▸ Problem statement
List every web address given in the forum thread.

▸ Supplied passage

# Where do you shop?



## jblaze725 (Mar 19, 2007)

In terms of online retailers, where do you guys buy your ammo and accessories? I dont have any good places near me to buy stuff so online is my best option. Also do you guys trust buying your handguns online and if so where?


----------



## Baldy (Jun 21, 2006)

I buy most of my stuff at Midway:http://www.midwayusa.com/
Buy new Guns:http://www.budsgunshop.com/catalog/index.php
Buy used Gus:http://www.fugatefirearms.com/shop/index.php
I would buy off any of these outfits with confidence.


----------



## jblaze725 (Mar 19, 2007)

I looked into those sites and I may actually be using Buds to buy my handgun. Thanks for the help. I just have to find out the laws in NY about buying Handguns online before I go ahead with the purchase.


----------



## Baldy (Jun 21, 2006)

Any pawn shop that deals in guns would have a FFL or a gun shop that you are on good terms with. They would do the transfer for a fee. Most of the time it's between $10 and $50. Good luck.

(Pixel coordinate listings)
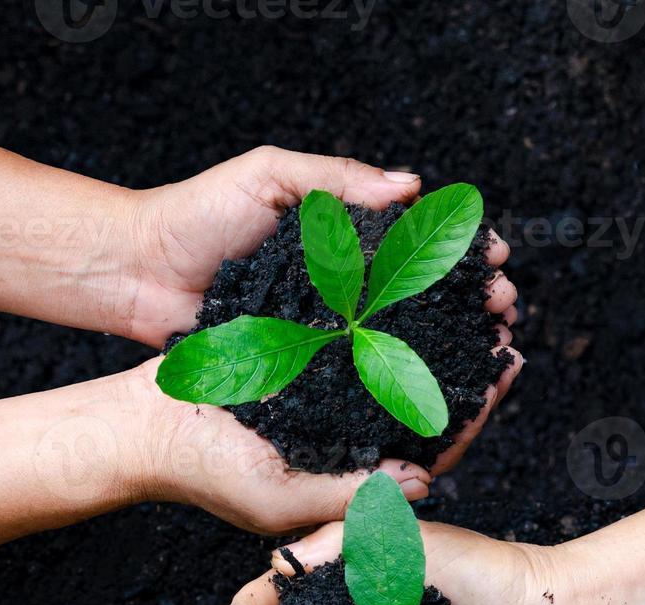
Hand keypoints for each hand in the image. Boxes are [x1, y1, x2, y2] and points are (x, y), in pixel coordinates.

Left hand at [118, 145, 519, 350]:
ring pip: (404, 339)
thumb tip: (412, 186)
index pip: (421, 240)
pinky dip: (402, 381)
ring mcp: (327, 329)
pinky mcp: (304, 369)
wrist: (138, 273)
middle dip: (474, 300)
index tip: (497, 257)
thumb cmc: (199, 216)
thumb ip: (337, 179)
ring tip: (492, 351)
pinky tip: (437, 388)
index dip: (464, 249)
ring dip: (453, 345)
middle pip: (427, 294)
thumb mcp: (270, 176)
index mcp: (345, 235)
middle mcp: (344, 285)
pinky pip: (359, 376)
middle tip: (506, 310)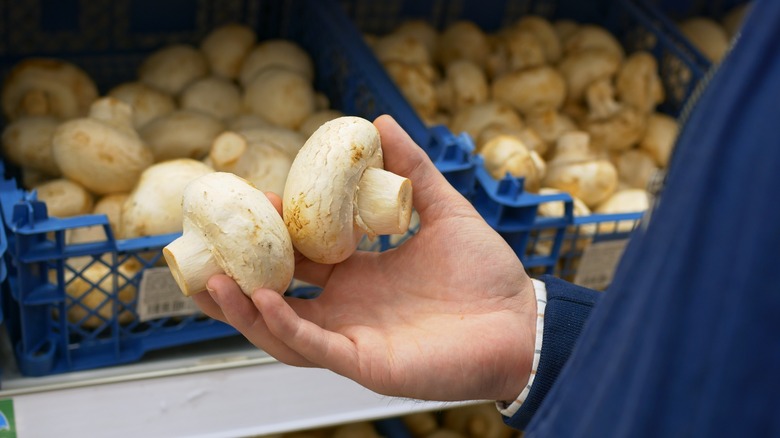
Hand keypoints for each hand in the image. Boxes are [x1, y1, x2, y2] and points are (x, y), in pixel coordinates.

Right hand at [193, 115, 536, 402]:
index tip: (256, 200)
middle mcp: (348, 308)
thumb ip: (413, 170)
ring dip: (244, 308)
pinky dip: (285, 326)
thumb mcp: (443, 210)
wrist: (521, 322)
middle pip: (277, 296)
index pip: (302, 255)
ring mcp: (352, 337)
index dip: (275, 232)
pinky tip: (262, 298)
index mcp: (360, 276)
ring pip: (281, 329)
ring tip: (212, 280)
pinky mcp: (365, 362)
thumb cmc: (486, 274)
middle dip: (237, 278)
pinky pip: (313, 347)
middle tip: (203, 252)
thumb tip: (381, 121)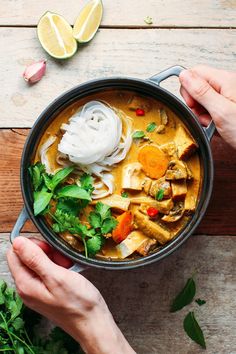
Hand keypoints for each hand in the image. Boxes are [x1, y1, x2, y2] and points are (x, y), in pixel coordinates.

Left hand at [7, 237, 134, 353]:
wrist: (92, 322)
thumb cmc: (78, 302)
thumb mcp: (56, 276)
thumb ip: (35, 259)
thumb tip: (17, 242)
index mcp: (25, 284)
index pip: (14, 253)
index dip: (30, 245)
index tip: (48, 248)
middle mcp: (27, 287)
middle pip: (25, 257)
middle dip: (43, 251)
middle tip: (59, 258)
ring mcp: (36, 290)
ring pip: (37, 263)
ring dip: (52, 258)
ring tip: (66, 265)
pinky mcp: (46, 291)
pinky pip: (46, 271)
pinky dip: (57, 266)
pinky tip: (67, 271)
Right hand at [179, 65, 235, 148]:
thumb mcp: (221, 111)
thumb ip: (201, 92)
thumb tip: (184, 75)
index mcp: (225, 80)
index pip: (195, 73)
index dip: (188, 90)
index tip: (193, 105)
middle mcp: (227, 86)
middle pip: (198, 88)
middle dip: (196, 106)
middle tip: (205, 118)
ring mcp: (228, 97)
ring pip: (203, 102)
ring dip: (203, 116)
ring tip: (214, 125)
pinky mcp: (228, 109)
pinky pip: (211, 111)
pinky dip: (210, 121)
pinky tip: (217, 128)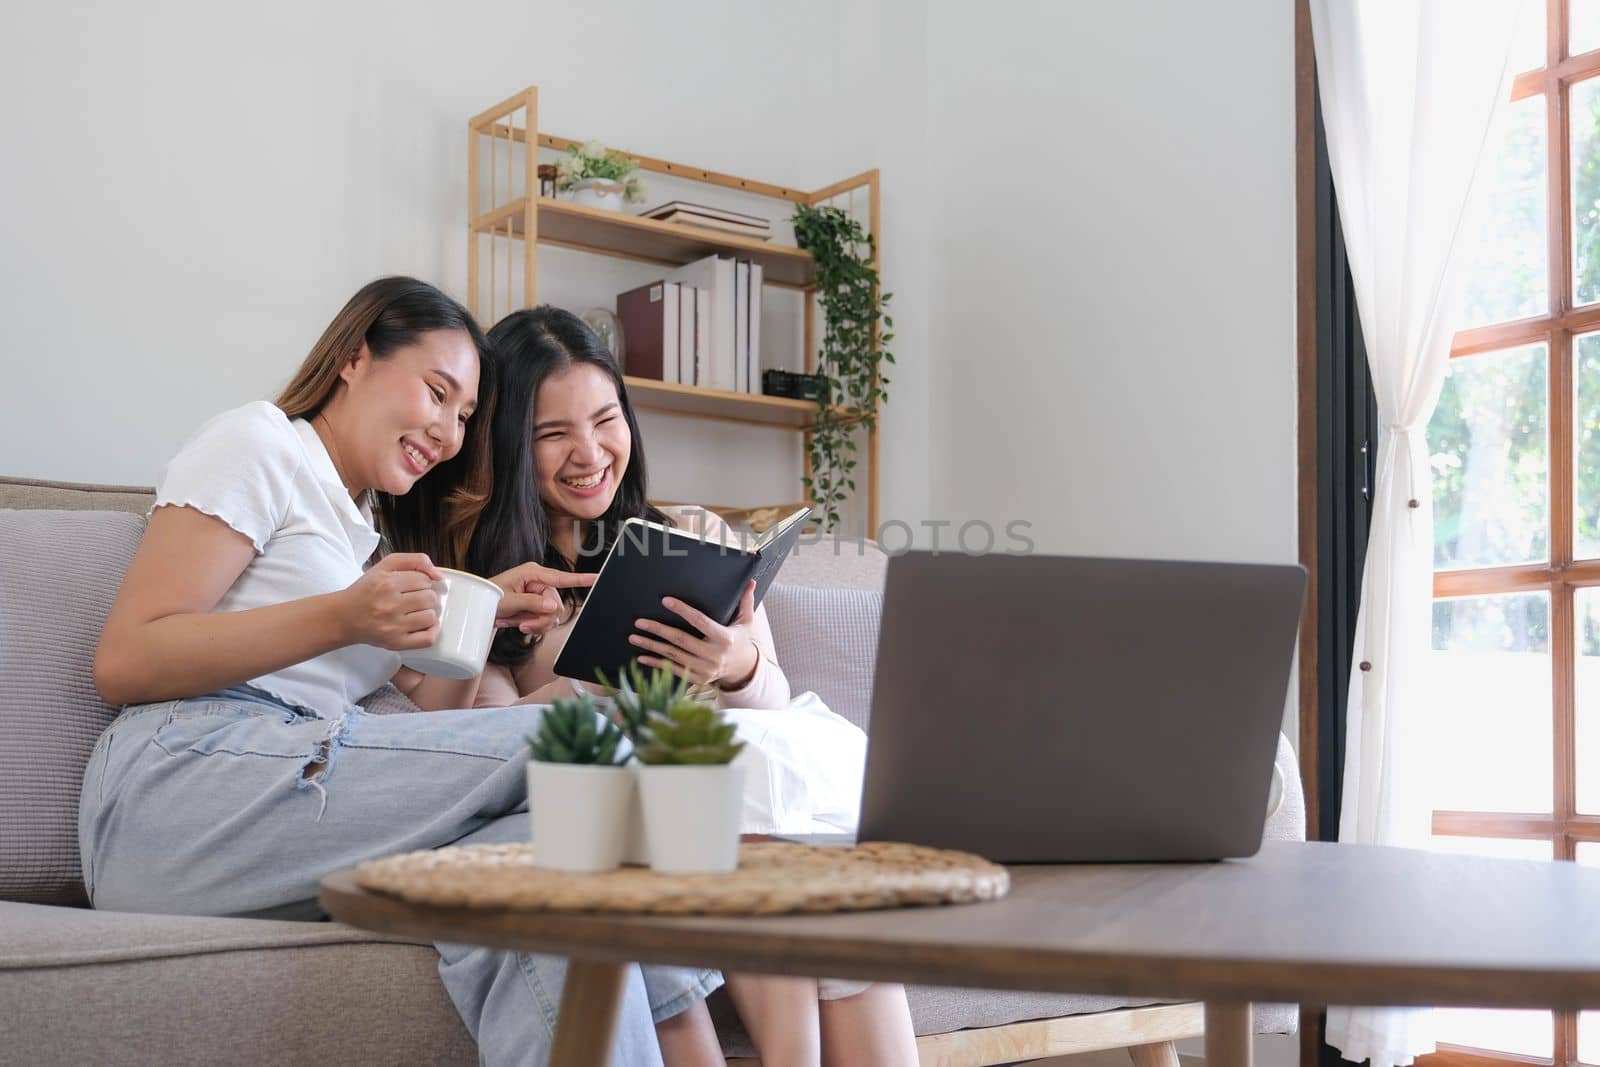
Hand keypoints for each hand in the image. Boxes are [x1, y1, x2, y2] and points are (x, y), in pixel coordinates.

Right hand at [340, 553, 442, 650]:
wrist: (343, 617)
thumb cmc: (366, 591)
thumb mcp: (385, 565)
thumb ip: (415, 561)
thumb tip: (438, 575)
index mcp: (386, 583)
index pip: (425, 580)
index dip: (422, 582)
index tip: (413, 586)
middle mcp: (389, 604)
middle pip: (430, 598)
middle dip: (425, 597)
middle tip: (413, 599)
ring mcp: (393, 626)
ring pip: (431, 617)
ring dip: (427, 613)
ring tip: (415, 612)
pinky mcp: (395, 643)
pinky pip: (427, 639)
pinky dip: (431, 632)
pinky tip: (422, 625)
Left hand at [490, 562, 597, 636]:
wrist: (478, 608)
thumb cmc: (489, 597)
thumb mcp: (508, 600)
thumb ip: (532, 602)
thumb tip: (553, 605)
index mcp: (533, 573)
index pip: (561, 578)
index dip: (581, 579)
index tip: (597, 578)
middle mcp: (539, 581)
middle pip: (556, 604)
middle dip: (541, 618)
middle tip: (523, 625)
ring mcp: (538, 593)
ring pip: (552, 614)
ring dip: (536, 623)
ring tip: (518, 624)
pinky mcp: (537, 605)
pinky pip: (545, 619)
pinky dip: (533, 625)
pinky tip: (519, 623)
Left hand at [629, 580, 760, 689]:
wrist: (742, 669)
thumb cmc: (740, 640)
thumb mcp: (746, 622)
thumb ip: (746, 602)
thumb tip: (751, 581)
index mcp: (725, 638)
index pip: (700, 621)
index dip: (682, 610)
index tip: (665, 600)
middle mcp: (713, 655)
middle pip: (681, 640)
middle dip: (658, 630)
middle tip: (639, 621)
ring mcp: (704, 669)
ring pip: (673, 655)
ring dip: (651, 646)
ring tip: (634, 637)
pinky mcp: (696, 679)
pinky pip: (672, 669)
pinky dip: (656, 663)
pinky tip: (641, 656)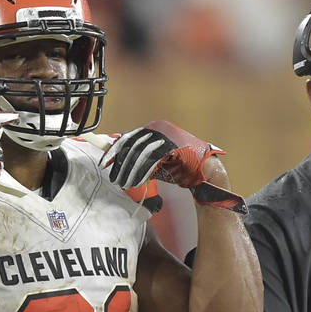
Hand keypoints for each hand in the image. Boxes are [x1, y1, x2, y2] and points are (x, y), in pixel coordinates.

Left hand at [101, 120, 222, 188]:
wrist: (204, 169)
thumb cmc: (179, 165)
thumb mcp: (156, 159)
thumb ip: (140, 157)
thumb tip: (118, 162)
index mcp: (154, 128)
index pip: (129, 138)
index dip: (115, 151)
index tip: (106, 163)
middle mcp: (159, 128)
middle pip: (133, 146)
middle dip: (121, 164)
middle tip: (114, 178)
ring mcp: (167, 136)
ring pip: (141, 153)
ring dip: (131, 171)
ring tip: (125, 183)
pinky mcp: (174, 146)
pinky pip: (153, 159)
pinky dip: (143, 172)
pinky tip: (138, 181)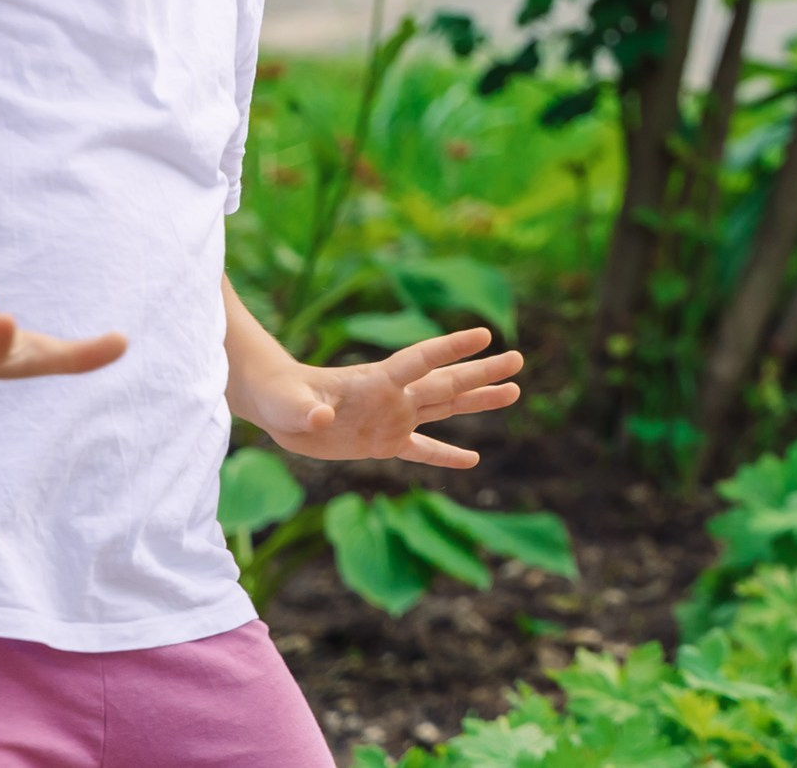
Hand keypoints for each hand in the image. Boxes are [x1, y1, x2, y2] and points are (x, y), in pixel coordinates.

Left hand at [241, 328, 523, 468]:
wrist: (278, 406)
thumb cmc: (280, 396)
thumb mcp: (288, 404)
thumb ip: (305, 409)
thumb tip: (321, 418)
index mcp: (375, 380)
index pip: (420, 360)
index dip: (451, 348)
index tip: (485, 335)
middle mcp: (393, 396)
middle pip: (446, 382)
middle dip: (481, 372)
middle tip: (518, 360)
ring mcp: (392, 418)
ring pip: (445, 408)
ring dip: (478, 401)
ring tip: (514, 392)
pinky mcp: (383, 442)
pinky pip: (422, 449)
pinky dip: (446, 455)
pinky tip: (472, 461)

▸ Result for this exercise
http://www.midwayusa.com/
http://www.budsgunshop.com/catalog/index.php
http://www.fugatefirearms.com/shop/index.php